Aharon Appelfeld se centra en la relación entre Mariana y Hugo, en cómo los dos, perseguidos y señalados, intentan formar un frente común ante la crueldad que les rodea.  Mariana y Hugo saldrán de la recámara, vagarán por un paisaje en guerra, buscarán una mano amiga y descubrirán su condición de apestados, las miradas y los gestos desafiantes, las puertas cerradas, la tensión en su huida y el sonido de sus perseguidores, Hugo que intenta regresar al mundo y las creencias de los que partió, Mariana que intenta encontrar en un Dios personal salvación y comprensión. Appelfeld escribe de manera sencilla este peregrinaje Hugo y Mariana, frases cortas y a veces poéticas, dos perdedores que intentan sobrevivir a la locura desatada y que aún conservan algunos sueños y esperanzas.

Appelfeld habla de la amistad y el amor y, de fondo, los excesos y la violencia nazi, la llegada de los rusos, los campos de concentración, el hambre y la incomprensión. Y lo hace con sencillez, ternura, dolor y pausa.





Pasada la medianoche, casi a punto de congelarse, encontraron una taberna vacía cuyo propietario aceptó hospedarlos. Mariana estaba borracha y no paraba de expresar su gratitud al dueño, que no se dejó impresionar por los agradecimientos y exigió un pago. Mariana le dio un billete y él reclamó más. Ella accedió y pidió una manta. Los pies de Hugo estaban fríos como el hielo, y Mariana los frotó con fuerza. Al final se acurrucaron el uno en el otro y se quedaron dormidos.
Se despertaron temprano y al instante se pusieron en camino. «Es preferible un día de aguacero a una recámara mohosa», opinó Mariana.

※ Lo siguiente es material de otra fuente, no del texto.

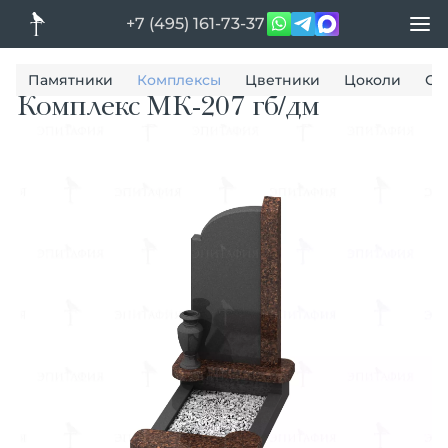
+7 (495) 161-73-37
Памятники
Комплексы
Цветники
Цоколи
Ог
Комплекс МК-207 гб/дм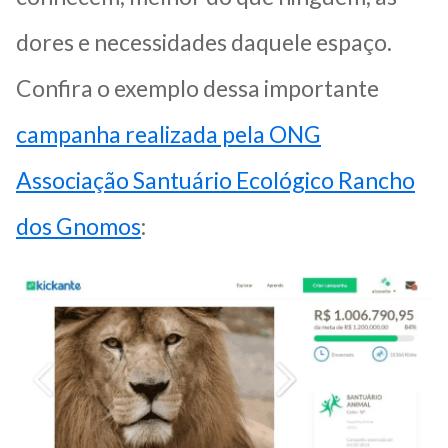
dores e necessidades daquele espaço.
Confira o exemplo dessa importante
campanha realizada pela ONG
Associação Santuário Ecológico Rancho
dos Gnomos
: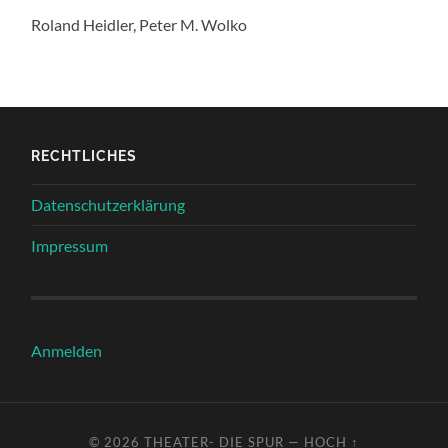
Roland Heidler, Peter M. Wolko
RECHTLICHES
Datenschutzerklärung
Impressum
Anmelden
© 2026
THEATER- DIE SPUR
—
HOCH ↑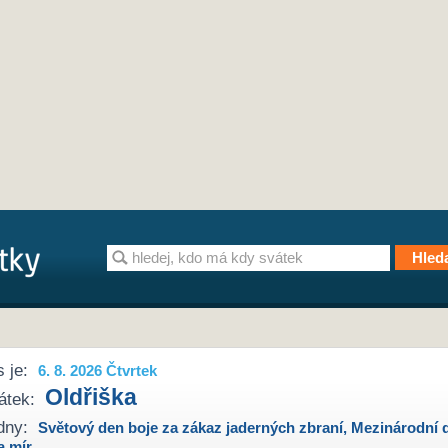
 je:
6. 8. 2026 Čtvrtek
Oldřiška
átek:
dny:
Světový den boje za zákaz jaderných zbraní
,
Mezinárodní 
a mír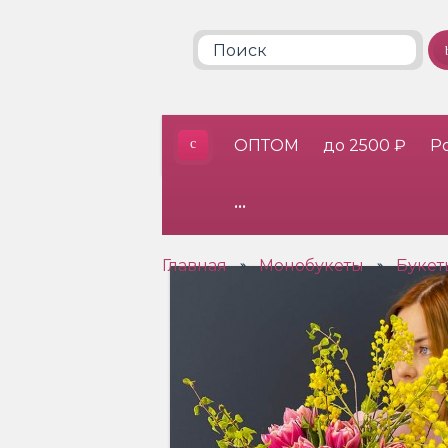
ОПТОМ
до 2500 ₽
Р
•••
Главная
Монобукеты
Букет
»
»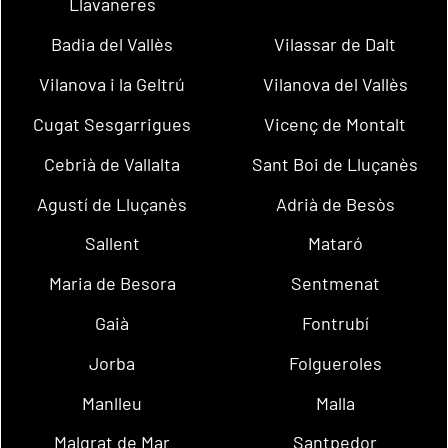
Llavaneres
Badia del Vallès
Vilassar de Dalt
Vilanova i la Geltrú
Vilanova del Vallès
Cugat Sesgarrigues
Vicenç de Montalt
Cebrià de Vallalta
Sant Boi de Lluçanès
Agustí de Lluçanès
Adrià de Besòs
Sallent
Mataró
Maria de Besora
Sentmenat
Gaià
Fontrubí
Jorba
Folgueroles
Manlleu
Malla
Malgrat de Mar
Santpedor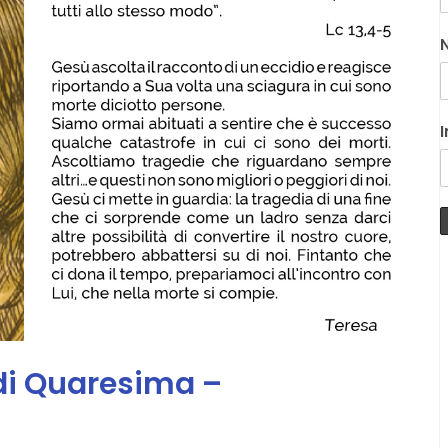
I
di Quaresima –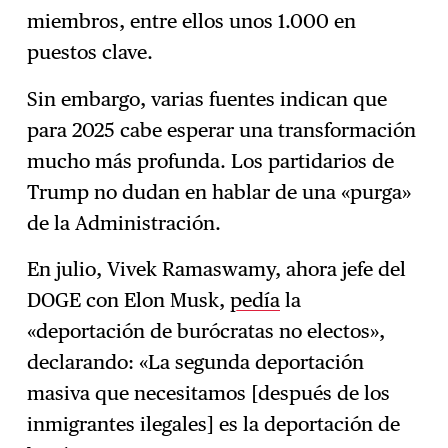
miembros, entre ellos unos 1.000 en
puestos clave.
Sin embargo, varias fuentes indican que
para 2025 cabe esperar una transformación
mucho más profunda. Los partidarios de
Trump no dudan en hablar de una «purga»
de la Administración.
En julio, Vivek Ramaswamy, ahora jefe del
DOGE con Elon Musk,
pedía
la
«deportación de burócratas no electos»,
declarando: «La segunda deportación
masiva que necesitamos [después de los
inmigrantes ilegales] es la deportación de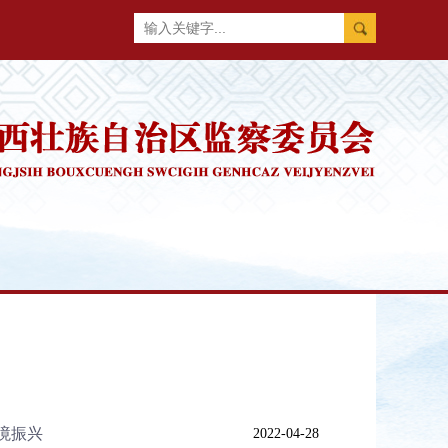
境振兴
2022-04-28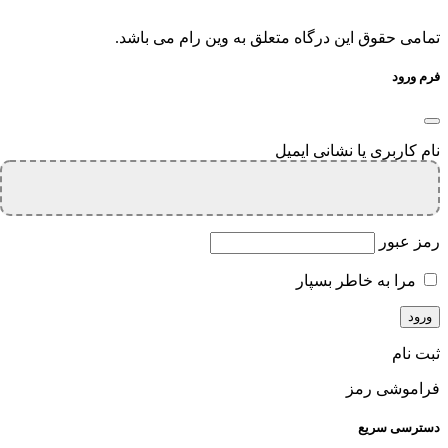
تمامی حقوق این درگاه متعلق به وین رام می باشد.
فرم ورود
نام کاربری یا نشانی ایمیل
رمز عبور
مرا به خاطر بسپار
ثبت نام
فراموشی رمز
دسترسی سریع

Afortunadamente encontraron un árbol de copa ancha y enseguida se dispusieron a encender una hoguera.
La nieve derretida dejó al descubierto la tierra negra que había permanecido oculta durante todo el invierno. De las chimeneas de las casas salía un humo fino, era una hora tranquila e inocente. Mariana estaba especialmente guapa aquella mañana. Sus grandes ojos estaban abiertos y su largo cuello la favorecía.
Cuando acabó de tomarse el té y de dar unos tragos de la botella, el corazón de Mariana se abrió.

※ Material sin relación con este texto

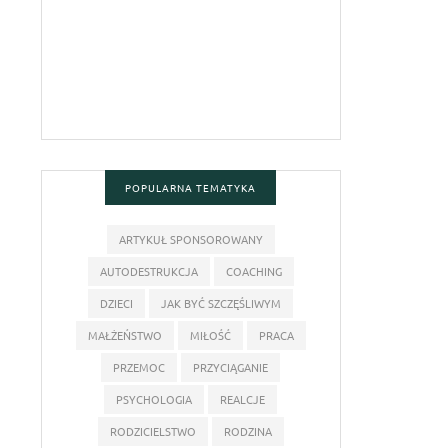
POPULARNA TEMATYKA
ARTYKUŁ SPONSOROWANY
AUTODESTRUKCJA
COACHING
DZIECI
JAK BYĆ SZCZĘŚLIWYM
MAŁŻEŃSTWO
MIŁOŚĆ
PRACA
PRZEMOC
PRZYCIĄGANIE
PSYCHOLOGIA
REALCJE
RODZICIELSTWO
RODZINA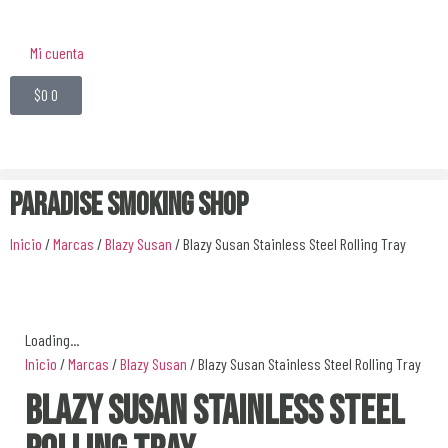
Mi cuenta
$
0
0
Paradise Smoking Shop
Inicio
/
Marcas
/
Blazy Susan
/ Blazy Susan Stainless Steel Rolling Tray
Loading...
Inicio
/
Marcas
/
Blazy Susan
/ Blazy Susan Stainless Steel Rolling Tray
Blazy Susan Stainless Steel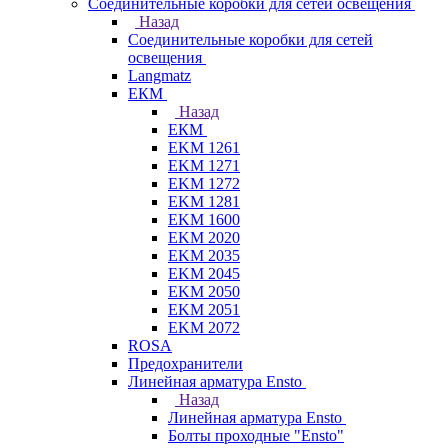
Соединительные коробки для сетей освещения
Назад
Соединительные коробки для сетей
освещения
Langmatz
ЕКМ
Назад
ЕКМ
EKM 1261
EKM 1271
EKM 1272
EKM 1281
EKM 1600
EKM 2020
EKM 2035
EKM 2045
EKM 2050
EKM 2051
EKM 2072
ROSA
Предохранители
Линейная арматура Ensto
Назад
Линейная арматура Ensto
Болты проходные "Ensto"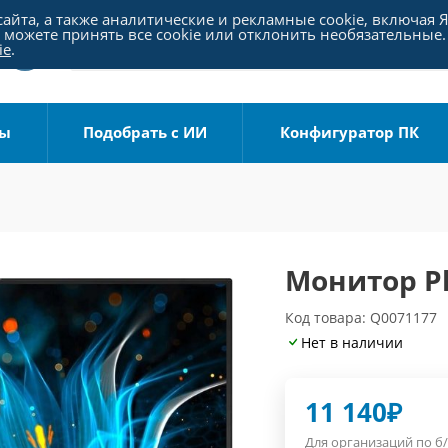
айта, а также аналитические и рекламные cookie, включая 
можете принять все cookie или отклонить необязательные.
ie
.
ры
Подобрать с ИИ
Конфигуратор ПК
Монитор Ph
Код товара: Q0071177
Нет в наличии
11 140
₽
Для организаций по б/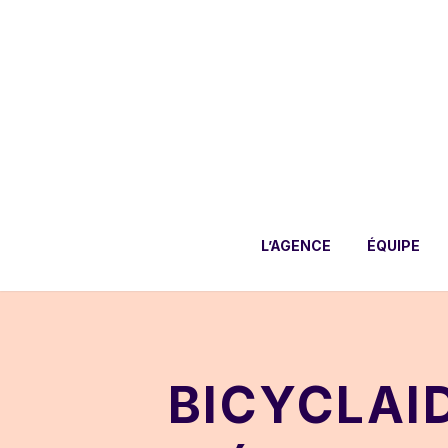
L’AGENCE
ÉQUIPE
BICYCLAI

—Mi vida ha sido un desastre desde el principio —dijo—. No quiero culpar a mi padre ni a mi madre. Antes los culpaba y les achacaba todos mis males. Ahora sé que la causa era mi efervescencia juvenil. Yo era joven y guapa y todos iban detrás de mí. Entonces aún no sabía que eran unos depredadores, que sólo querían mi carne. Ellos me enseñaron a beber y a fumar. Tenía trece años, catorce, estaba cegada por el dinero que me daban. Creía que sería así de por vida. No sabía que me estaban envenenando. A los catorce años ya no podía pasar sin coñac. Mis padres me repudiaron, y ni siquiera me permitían entrar en casa. «Estás perdida», me dijeron, y a mí no me cabía la menor duda de que eran unos malvados y de que se arrepentirían. Después, de burdel en burdel, de madama en madama. ¿Por qué te cuento todo esto? Te lo cuento para que sepas que la vida de Mariana ha sido un desastre desde el principio. Ahora ya no se puede arreglar.
—¿Por qué?
—Porque gran parte de mi cuerpo está devorado. Los lobos han acabado con él. No espero compasión o quién sabe qué. Los rusos dicen que quien se ha acostado con los alemanes lo pagará caro. Supongo que tampoco Dios se pondrá de mi lado. Le he ignorado toda la vida.
—Pero Dios está lleno de gracia y perdona —intervino Hugo.
—A quienes lo merecen, a quienes van por su camino y hacen todo lo que Él les pide.
—Tú Le quieres mucho.
—Es un amor tardío. Durante muchos años me rebelé contra Él.
Hasta qué punto tenía razón se hizo evidente ese mismo día. La gente los maltrataba allí donde se dirigieran, les tiraba piedras, los insultaba y les azuzaban los perros. Mariana se defendía con un palo y soltaba terribles insultos. La llamaban «sierva de los alemanes» y ella los llamaba «hipócritas» y «bastardos». La hirieron en el cuello, y eso aumentó su ira y soltó su lengua.
Flores de sombra. Aharon Appelfeld. Traducción de Raquel García Lozano. Galaxia Gutenberg.